A Liberty University-produced film called “The Trump Prophecy,” claims that Donald Trump’s election in 2016 can be attributed to divine intervention, and that Trump is the King Cyrus of our times.
Cyrus the Great was the king of Persia in the second half of the sixth century BCE. He conquered the Babylon and established a huge empire. He allowed the Israelites, who had been exiled there some 50 years earlier, to return to their native land, to govern themselves and to rebuild the Temple in Jerusalem. For this, the book of Isaiah declares that Cyrus was “messiah”, anointed by God to deliver the Israelites.
For the creators of “The Trump Prophecy,” the comparison with Cyrus has obvious appeal. It emphasizes the global power of the U.S. presidency. It implicitly condemns the previous administration: the exile from God that Trump is now reversing. And it makes Trump out to be the savior of God’s people, permitting them to live and worship as they please.

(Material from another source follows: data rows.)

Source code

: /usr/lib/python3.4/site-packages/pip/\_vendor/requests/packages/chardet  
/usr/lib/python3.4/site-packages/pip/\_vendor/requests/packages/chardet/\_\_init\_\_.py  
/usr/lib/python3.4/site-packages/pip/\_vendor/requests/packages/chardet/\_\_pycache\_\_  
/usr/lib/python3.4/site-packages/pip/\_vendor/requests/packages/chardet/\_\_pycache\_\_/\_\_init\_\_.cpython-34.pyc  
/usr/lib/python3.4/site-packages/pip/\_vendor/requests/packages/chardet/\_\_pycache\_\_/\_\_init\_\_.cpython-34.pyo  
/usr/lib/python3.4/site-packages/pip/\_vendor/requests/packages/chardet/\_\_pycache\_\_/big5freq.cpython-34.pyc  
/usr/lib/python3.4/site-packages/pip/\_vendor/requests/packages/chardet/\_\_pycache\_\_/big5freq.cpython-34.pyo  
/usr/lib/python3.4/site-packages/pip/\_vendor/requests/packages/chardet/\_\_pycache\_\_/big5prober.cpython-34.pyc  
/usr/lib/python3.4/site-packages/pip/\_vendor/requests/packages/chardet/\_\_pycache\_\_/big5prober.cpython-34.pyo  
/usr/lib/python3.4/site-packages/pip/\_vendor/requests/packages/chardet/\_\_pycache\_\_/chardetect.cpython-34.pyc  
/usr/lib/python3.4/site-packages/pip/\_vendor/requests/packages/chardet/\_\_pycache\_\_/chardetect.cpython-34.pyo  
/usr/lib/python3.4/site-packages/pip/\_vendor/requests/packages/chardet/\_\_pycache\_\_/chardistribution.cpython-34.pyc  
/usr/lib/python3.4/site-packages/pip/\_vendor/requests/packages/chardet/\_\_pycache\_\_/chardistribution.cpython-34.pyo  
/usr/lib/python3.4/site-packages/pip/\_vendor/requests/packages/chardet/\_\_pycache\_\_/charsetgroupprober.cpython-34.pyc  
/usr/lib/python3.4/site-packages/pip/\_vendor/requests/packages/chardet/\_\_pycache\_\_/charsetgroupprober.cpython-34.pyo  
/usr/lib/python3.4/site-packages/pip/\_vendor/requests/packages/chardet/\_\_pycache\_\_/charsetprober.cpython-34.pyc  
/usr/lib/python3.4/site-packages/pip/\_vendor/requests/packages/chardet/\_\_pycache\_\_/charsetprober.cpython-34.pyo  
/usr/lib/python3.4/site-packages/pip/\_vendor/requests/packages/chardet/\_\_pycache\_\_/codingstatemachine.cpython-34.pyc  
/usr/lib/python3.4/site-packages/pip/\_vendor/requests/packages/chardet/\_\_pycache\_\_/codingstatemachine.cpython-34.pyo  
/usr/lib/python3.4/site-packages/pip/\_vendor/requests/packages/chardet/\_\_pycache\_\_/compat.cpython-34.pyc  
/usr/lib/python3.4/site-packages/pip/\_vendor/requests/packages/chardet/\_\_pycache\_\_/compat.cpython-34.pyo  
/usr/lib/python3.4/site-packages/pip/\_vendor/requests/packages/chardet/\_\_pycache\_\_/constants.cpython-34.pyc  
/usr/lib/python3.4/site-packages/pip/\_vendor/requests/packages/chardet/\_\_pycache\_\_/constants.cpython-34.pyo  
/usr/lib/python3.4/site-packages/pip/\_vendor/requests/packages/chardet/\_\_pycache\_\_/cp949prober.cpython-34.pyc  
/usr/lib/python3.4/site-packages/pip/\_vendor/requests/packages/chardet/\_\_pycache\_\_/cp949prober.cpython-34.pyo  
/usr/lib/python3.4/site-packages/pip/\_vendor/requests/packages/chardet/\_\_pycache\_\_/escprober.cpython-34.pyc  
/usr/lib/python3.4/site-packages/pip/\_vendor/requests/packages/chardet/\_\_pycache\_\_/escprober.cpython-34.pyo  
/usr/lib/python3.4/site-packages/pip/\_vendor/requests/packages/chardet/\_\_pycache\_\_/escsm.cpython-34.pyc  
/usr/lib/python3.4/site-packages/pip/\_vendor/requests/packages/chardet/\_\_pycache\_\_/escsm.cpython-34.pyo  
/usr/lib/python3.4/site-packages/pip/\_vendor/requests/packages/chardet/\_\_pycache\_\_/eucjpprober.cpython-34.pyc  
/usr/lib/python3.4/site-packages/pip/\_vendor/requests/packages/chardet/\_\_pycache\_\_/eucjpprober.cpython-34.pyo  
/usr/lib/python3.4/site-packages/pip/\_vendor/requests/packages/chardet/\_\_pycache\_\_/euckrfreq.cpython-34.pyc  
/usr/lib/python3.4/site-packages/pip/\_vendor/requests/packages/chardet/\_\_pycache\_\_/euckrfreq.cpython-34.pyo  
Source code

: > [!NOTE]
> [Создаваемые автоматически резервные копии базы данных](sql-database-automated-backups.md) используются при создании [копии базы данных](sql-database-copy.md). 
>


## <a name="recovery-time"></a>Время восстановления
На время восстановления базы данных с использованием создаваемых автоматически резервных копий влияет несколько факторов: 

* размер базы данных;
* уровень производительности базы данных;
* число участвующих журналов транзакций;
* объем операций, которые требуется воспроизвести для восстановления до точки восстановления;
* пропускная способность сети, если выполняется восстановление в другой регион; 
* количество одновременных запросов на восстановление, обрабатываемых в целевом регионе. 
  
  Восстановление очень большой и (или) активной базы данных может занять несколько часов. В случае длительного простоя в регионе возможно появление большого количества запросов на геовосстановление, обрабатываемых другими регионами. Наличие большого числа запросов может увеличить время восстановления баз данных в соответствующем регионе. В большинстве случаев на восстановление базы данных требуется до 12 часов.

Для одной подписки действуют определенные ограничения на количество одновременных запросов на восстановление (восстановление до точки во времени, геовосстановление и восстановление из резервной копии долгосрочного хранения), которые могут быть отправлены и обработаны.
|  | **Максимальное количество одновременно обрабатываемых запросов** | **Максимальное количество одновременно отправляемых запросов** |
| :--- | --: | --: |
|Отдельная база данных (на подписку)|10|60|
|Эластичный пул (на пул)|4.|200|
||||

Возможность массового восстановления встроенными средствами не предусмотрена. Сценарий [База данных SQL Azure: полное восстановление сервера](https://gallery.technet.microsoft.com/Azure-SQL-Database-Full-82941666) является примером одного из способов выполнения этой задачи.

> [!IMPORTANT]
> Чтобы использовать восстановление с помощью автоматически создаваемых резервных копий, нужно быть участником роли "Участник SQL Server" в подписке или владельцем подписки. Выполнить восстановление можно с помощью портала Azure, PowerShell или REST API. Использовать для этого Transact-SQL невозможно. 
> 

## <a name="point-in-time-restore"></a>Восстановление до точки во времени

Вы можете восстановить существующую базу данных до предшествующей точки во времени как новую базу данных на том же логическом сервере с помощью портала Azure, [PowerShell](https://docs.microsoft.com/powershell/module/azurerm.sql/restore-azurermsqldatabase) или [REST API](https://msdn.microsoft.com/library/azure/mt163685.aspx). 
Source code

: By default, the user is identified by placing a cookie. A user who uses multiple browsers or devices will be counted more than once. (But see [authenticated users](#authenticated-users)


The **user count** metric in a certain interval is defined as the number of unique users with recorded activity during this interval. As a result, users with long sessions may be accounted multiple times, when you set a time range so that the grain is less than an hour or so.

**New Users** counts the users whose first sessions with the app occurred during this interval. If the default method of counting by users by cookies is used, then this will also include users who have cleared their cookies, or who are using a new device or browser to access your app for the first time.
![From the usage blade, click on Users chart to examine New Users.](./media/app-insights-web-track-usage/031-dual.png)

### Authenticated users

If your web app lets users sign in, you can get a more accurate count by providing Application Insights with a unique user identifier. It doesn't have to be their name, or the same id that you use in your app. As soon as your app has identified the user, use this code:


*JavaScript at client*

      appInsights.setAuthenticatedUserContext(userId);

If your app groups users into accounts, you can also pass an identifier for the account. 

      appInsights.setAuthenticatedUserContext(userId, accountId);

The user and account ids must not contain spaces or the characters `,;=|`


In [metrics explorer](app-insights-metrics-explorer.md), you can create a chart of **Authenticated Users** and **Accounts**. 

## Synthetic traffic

Although he may be beloved of the Christian right, Trump is no man of God. He is, like Cyrus, a pagan and a “tool of God”. This is often admitted by Trump’s “court evangelicals”. But to evangelicals Trump’s election was God’s plan.
But why would Cyrus do it in the first place? Here is where the equation with Trump becomes most interesting, and potentially revealing. The restoration of peoples to their lands, and the permission for them to self-govern (with Persian imperial oversight), was a broad policy under Cyrus. It was not just the Israelites he treated this way. It is easier to supervise a relatively self-governing group than it is to enforce Persian laws in a foreign and resistant land — but also, and perhaps predominantly, the policy was a propaganda coup. By appropriating local religious beliefs, he cemented his imperial domination and curried favor with the conquered peoples.
This is what happened in Israel as well. The declaration in Isaiah that Cyrus is God’s anointed ruler is not Israelite prophecy; it is Persian propaganda. The biblical writers bought what Cyrus was selling, and elevated him to the level of a David or Solomon. The parallel with Trump and his evangelical prophets is close. Trump too has effectively spoken the language of the religious right, promising them a return to their cherished customs and beliefs. (They’ll be able to say “Merry Christmas” again!)
Like Cyrus, Trump doesn’t care about the actual religious beliefs he is supporting. What he wants is free rein to do as he likes — with the support of those whose local authority he is propping up. He has offered influence, but not real power itself. And they have bought what he is selling. He is quite literally, to be a messiah figure.
It may all seem utterly ridiculous, of course, but there is an important historical lesson here. For though Cyrus restored Israel to self-governance, there would never be another Israelite king. The ceding of power to Cyrus marked the end of Israel’s native form of government. Proclaiming Trump to be a modern-day Cyrus is, implicitly and perhaps even unconsciously, to suggest that our own native form of government may have come to its untimely end. (Joel Baden, professor of Hebrew Bible, Yale Divinity School, published on Religion News Service : https://religionnews.com/2018/10/04/the-trump-prophecy-includes-troubling-parallels-for-american-democracy/).
The support of evangelicals for a man who is a self-adoring huckster and whose every third word is a lie, a man who despises the poor, women and minorities – all this disqualifies them as a Christian sect. They are a political sect, manipulated constantly and expertly. Even evangelicals overseas do not regard them as christians.